[Work task] Within the records below, repeat each line exactly but keep every picture out of the copy.

[Supplied data]
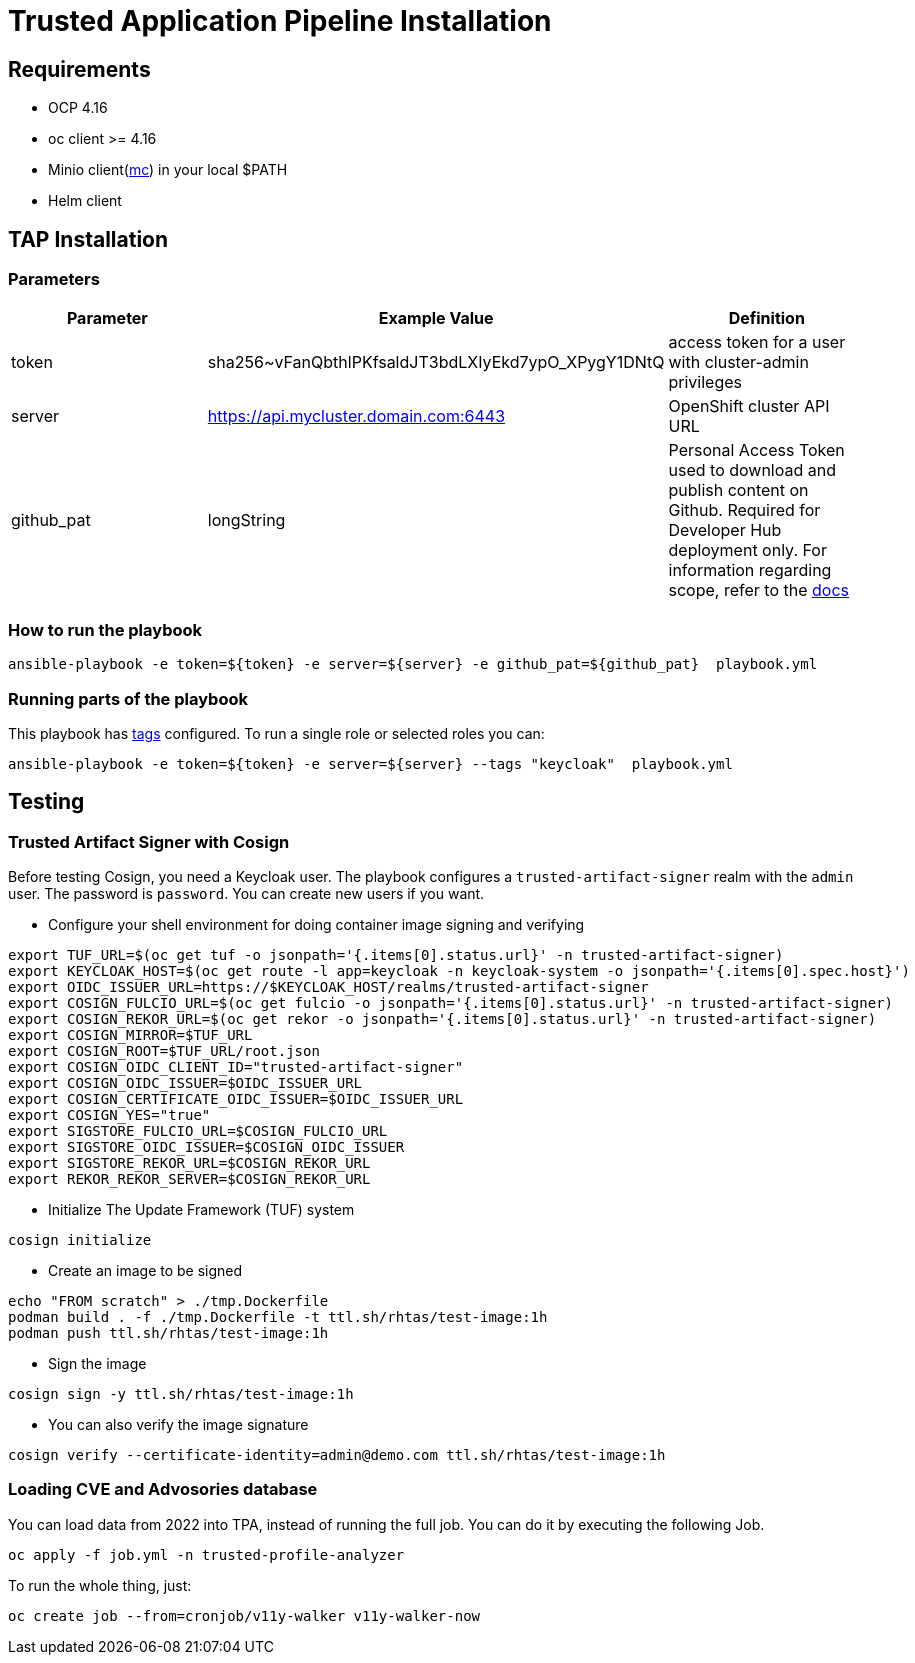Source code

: = Trusted Application Pipeline Installation

== Requirements

- OCP 4.16
- oc client >= 4.16
- Minio client(https://min.io/docs/minio/linux/reference/minio-mc.html[mc]) in your local $PATH 
- Helm client


== TAP Installation

=== Parameters

[options="header"]
|=======================
| Parameter  | Example Value                                      | Definition
| token      | sha256~vFanQbthlPKfsaldJT3bdLXIyEkd7ypO_XPygY1DNtQ | access token for a user with cluster-admin privileges
| server     | https://api.mycluster.domain.com:6443              | OpenShift cluster API URL
| github_pat | longString                                         | Personal Access Token used to download and publish content on Github. Required for Developer Hub deployment only. For information regarding scope, refer to the https://backstage.io/docs/integrations/github/locations[docs]
|=======================

===  How to run the playbook

----
ansible-playbook -e token=${token} -e server=${server} -e github_pat=${github_pat}  playbook.yml
----

=== Running parts of the playbook

This playbook has https://docs.ansible.com/ansible/latest/playbook_guide/playbooks_tags.html[tags] configured. To run a single role or selected roles you can:

----
ansible-playbook -e token=${token} -e server=${server} --tags "keycloak"  playbook.yml
----

== Testing

=== Trusted Artifact Signer with Cosign

Before testing Cosign, you need a Keycloak user. The playbook configures a `trusted-artifact-signer` realm with the `admin` user. The password is `password`. You can create new users if you want.

* Configure your shell environment for doing container image signing and verifying

----
export TUF_URL=$(oc get tuf -o jsonpath='{.items[0].status.url}' -n trusted-artifact-signer)
export KEYCLOAK_HOST=$(oc get route -l app=keycloak -n keycloak-system -o jsonpath='{.items[0].spec.host}')
export OIDC_ISSUER_URL=https://$KEYCLOAK_HOST/realms/trusted-artifact-signer
export COSIGN_FULCIO_URL=$(oc get fulcio -o jsonpath='{.items[0].status.url}' -n trusted-artifact-signer)
export COSIGN_REKOR_URL=$(oc get rekor -o jsonpath='{.items[0].status.url}' -n trusted-artifact-signer)
export COSIGN_MIRROR=$TUF_URL
export COSIGN_ROOT=$TUF_URL/root.json
export COSIGN_OIDC_CLIENT_ID="trusted-artifact-signer"
export COSIGN_OIDC_ISSUER=$OIDC_ISSUER_URL
export COSIGN_CERTIFICATE_OIDC_ISSUER=$OIDC_ISSUER_URL
export COSIGN_YES="true"
export SIGSTORE_FULCIO_URL=$COSIGN_FULCIO_URL
export SIGSTORE_OIDC_ISSUER=$COSIGN_OIDC_ISSUER
export SIGSTORE_REKOR_URL=$COSIGN_REKOR_URL
export REKOR_REKOR_SERVER=$COSIGN_REKOR_URL
----

* Initialize The Update Framework (TUF) system

----
cosign initialize
----

* Create an image to be signed

----
echo "FROM scratch" > ./tmp.Dockerfile
podman build . -f ./tmp.Dockerfile -t ttl.sh/rhtas/test-image:1h
podman push ttl.sh/rhtas/test-image:1h
----


* Sign the image

----
cosign sign -y ttl.sh/rhtas/test-image:1h
----

* You can also verify the image signature

----
cosign verify --certificate-identity=admin@demo.com ttl.sh/rhtas/test-image:1h
----

=== Loading CVE and Advosories database

You can load data from 2022 into TPA, instead of running the full job. You can do it by executing the following Job. 

----
oc apply -f job.yml -n trusted-profile-analyzer
----

To run the whole thing, just:

----
oc create job --from=cronjob/v11y-walker v11y-walker-now
----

[Answer box]
Source code

: = Trusted Application Pipeline Installation

== Requirements

- OCP 4.16
- oc client >= 4.16
- Minio client(https://min.io/docs/minio/linux/reference/minio-mc.html[mc]) in your local $PATH 
- Helm client


== TAP Installation

=== Parameters

[options="header"]
|=======================
| Parameter  | Example Value                                      | Definition
| token      | sha256~vFanQbthlPKfsaldJT3bdLXIyEkd7ypO_XPygY1DNtQ | access token for a user with cluster-admin privileges
| server     | https://api.mycluster.domain.com:6443              | OpenShift cluster API URL
| github_pat | longString                                         | Personal Access Token used to download and publish content on Github. Required for Developer Hub deployment only. For information regarding scope, refer to the https://backstage.io/docs/integrations/github/locations[docs]
|=======================

===  How to run the playbook

----
ansible-playbook -e token=${token} -e server=${server} -e github_pat=${github_pat}  playbook.yml
----

=== Running parts of the playbook

This playbook has https://docs.ansible.com/ansible/latest/playbook_guide/playbooks_tags.html[tags] configured. To run a single role or selected roles you can:

----
ansible-playbook -e token=${token} -e server=${server} --tags "keycloak"  playbook.yml
----

== Testing

=== Trusted Artifact Signer with Cosign

Before testing Cosign, you need a Keycloak user. The playbook configures a `trusted-artifact-signer` realm with the `admin` user. The password is `password`. You can create new users if you want.

* Configure your shell environment for doing container image signing and verifying

----
export TUF_URL=$(oc get tuf -o jsonpath='{.items[0].status.url}' -n trusted-artifact-signer)
export KEYCLOAK_HOST=$(oc get route -l app=keycloak -n keycloak-system -o jsonpath='{.items[0].spec.host}')
export OIDC_ISSUER_URL=https://$KEYCLOAK_HOST/realms/trusted-artifact-signer
export COSIGN_FULCIO_URL=$(oc get fulcio -o jsonpath='{.items[0].status.url}' -n trusted-artifact-signer)
export COSIGN_REKOR_URL=$(oc get rekor -o jsonpath='{.items[0].status.url}' -n trusted-artifact-signer)
export COSIGN_MIRROR=$TUF_URL
export COSIGN_ROOT=$TUF_URL/root.json
export COSIGN_OIDC_CLIENT_ID="trusted-artifact-signer"
export COSIGN_OIDC_ISSUER=$OIDC_ISSUER_URL
export COSIGN_CERTIFICATE_OIDC_ISSUER=$OIDC_ISSUER_URL
export COSIGN_YES="true"
export SIGSTORE_FULCIO_URL=$COSIGN_FULCIO_URL
export SIGSTORE_OIDC_ISSUER=$COSIGN_OIDC_ISSUER
export SIGSTORE_REKOR_URL=$COSIGN_REKOR_URL
export REKOR_REKOR_SERVER=$COSIGN_REKOR_URL
----

* Initialize The Update Framework (TUF) system

----
cosign initialize
----

* Create an image to be signed

----
echo "FROM scratch" > ./tmp.Dockerfile
podman build . -f ./tmp.Dockerfile -t ttl.sh/rhtas/test-image:1h
podman push ttl.sh/rhtas/test-image:1h
----


* Sign the image

----
cosign sign -y ttl.sh/rhtas/test-image:1h
----

* You can also verify the image signature

----
cosign verify --certificate-identity=admin@demo.com ttl.sh/rhtas/test-image:1h
----

=== Loading CVE and Advosories database

You can load data from 2022 into TPA, instead of running the full job. You can do it by executing the following Job. 

----
oc apply -f job.yml -n trusted-profile-analyzer
----

To run the whole thing, just:

----
oc create job --from=cronjob/v11y-walker v11y-walker-now
----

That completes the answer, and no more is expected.